Der Wustermarker Amtsdirektor hat eine einfache Erklärung für den Aufschwung in seinem Bereich: Eine hervorragende Infrastruktur und die Nähe zu Berlin. Viele Firmen seien allein wegen des beschränkten Platzes in der Großstadt aufs flache Lande gezogen und hätten sich dank der guten Verkehrsanbindung für das westliche Umland entschieden. Die Bundesstraße 5 werde 2001 bis Wustermark vierspurig befahrbar sein, der Zug brauche von Wustermark zum Bahnhof Zoo nur 20 Minuten. Der Hafen birgt noch große Potenziale. "Unser Aufschwung ist noch längst nicht abgeschlossen", sagt Horst Pohl.

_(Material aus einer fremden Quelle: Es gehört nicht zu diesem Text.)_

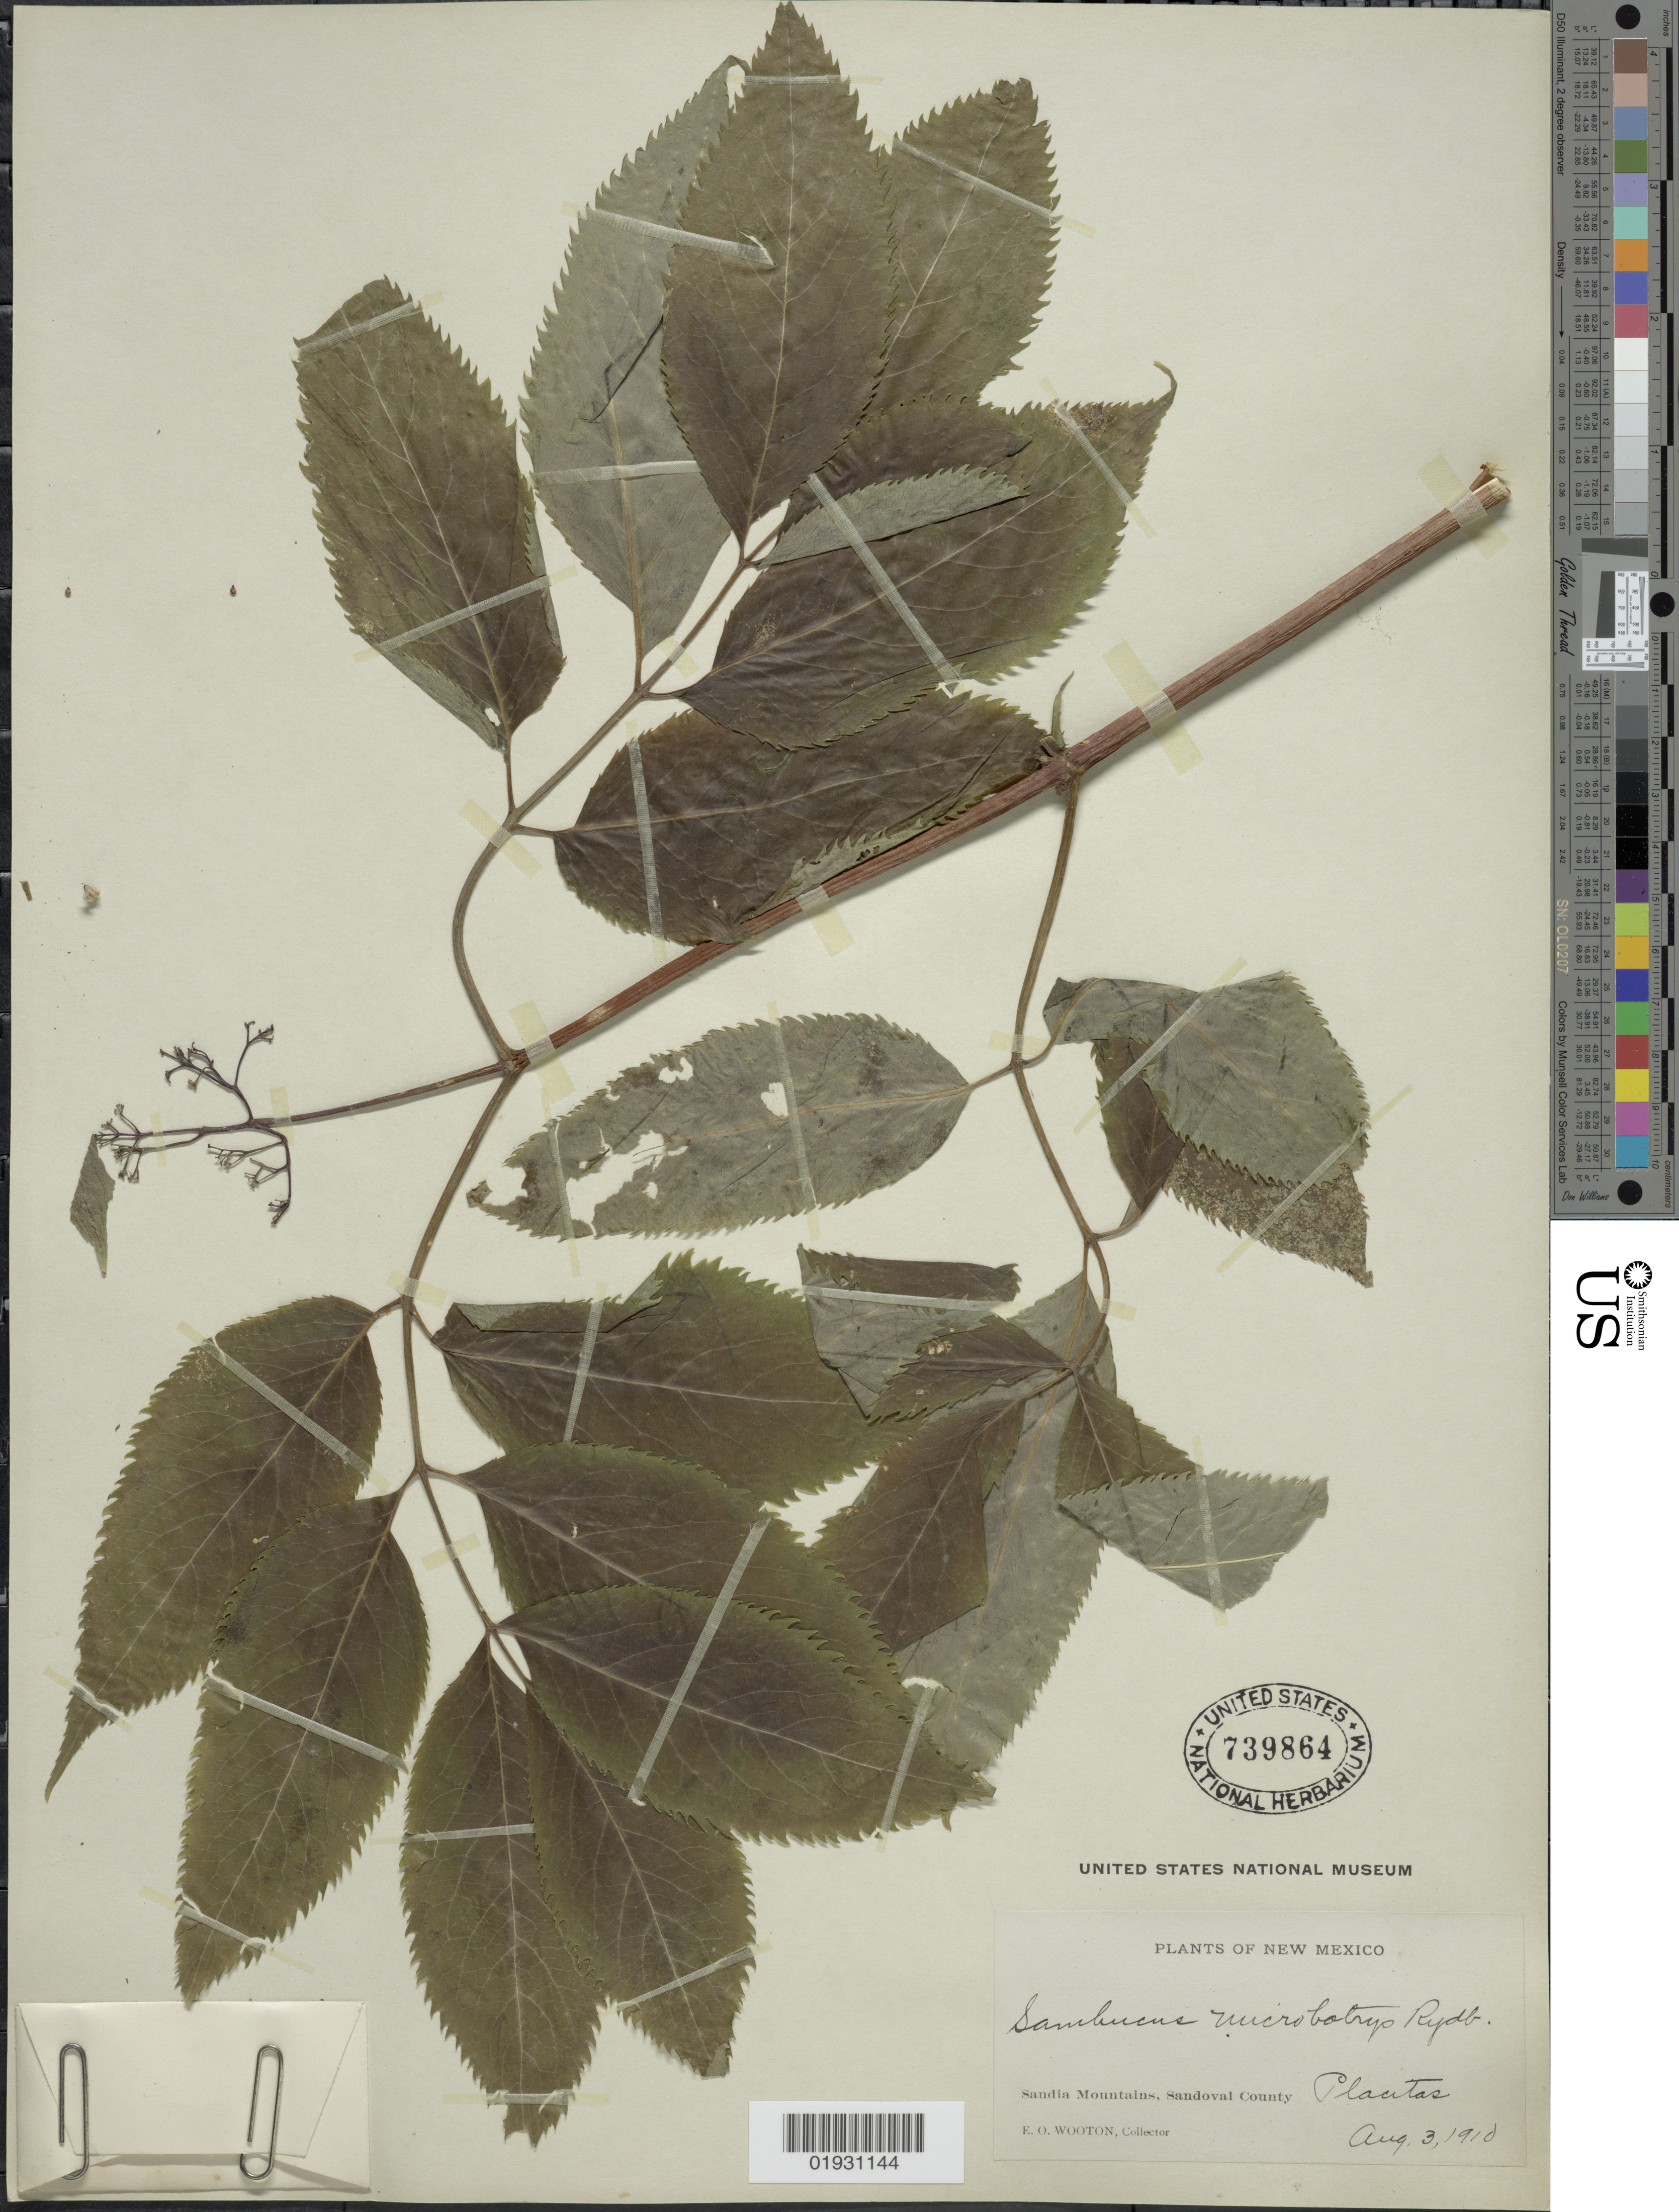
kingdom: Plantae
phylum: Tracheophyta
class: Magnoliopsida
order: Dipsacales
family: Viburnaceae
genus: Sambucus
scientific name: Sambucus microbotrys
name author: Rydb.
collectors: E. O. Wooton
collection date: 1910-08-03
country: United States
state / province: New Mexico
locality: Sandia Mountains, Sandoval County. Placitas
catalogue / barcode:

Weitere Gewerbe- und Wohngebiete würden erschlossen. Erstmalig in Brandenburg werde ein Verkehrsvorhaben sogar privat vorfinanziert. "Die Kosten für den neuen Autobahnanschluss mit seinen vielen Brücken trägt vorerst die Baufirma", erklärt der Amtsdirektor.

Wer sich allerdings die auf den ehemaligen Ackerflächen entstandenen neuen Gewerbegebiete etwas genauer ansieht, macht eine aufschlussreiche Entdeckung. Es handelt sich fast ausschließlich um Firmen der Logistikbranche. Eine Lagerhalle grenzt an die andere. Nur einige kleine Dienstleistungsbetriebe finden dazwischen noch ihr Auskommen. Industrie gibt es nicht, ganz zu schweigen von Forschungseinrichtungen.

Angesichts dieser Dominanz von Logistikunternehmen klingt das Schicksal des Rangierbahnhofes Elstal unweit der Berliner Stadtgrenze schon paradox. Die einst zu den größten Umschlagplätzen Europas gehörende Station wird wohl in Kürze endgültig geschlossen - wegen mangelnder Nachfrage. Auch die ehemals vorherrschende Landwirtschaft spielt in diesem Bereich des Speckgürtels fast keine Rolle mehr. Die Bauern dürfen die neue Schnellstraße mit ihren Traktoren nicht einmal mehr befahren. Doch der Protest hält sich angesichts der geringen Zahl von Betroffenen in Grenzen.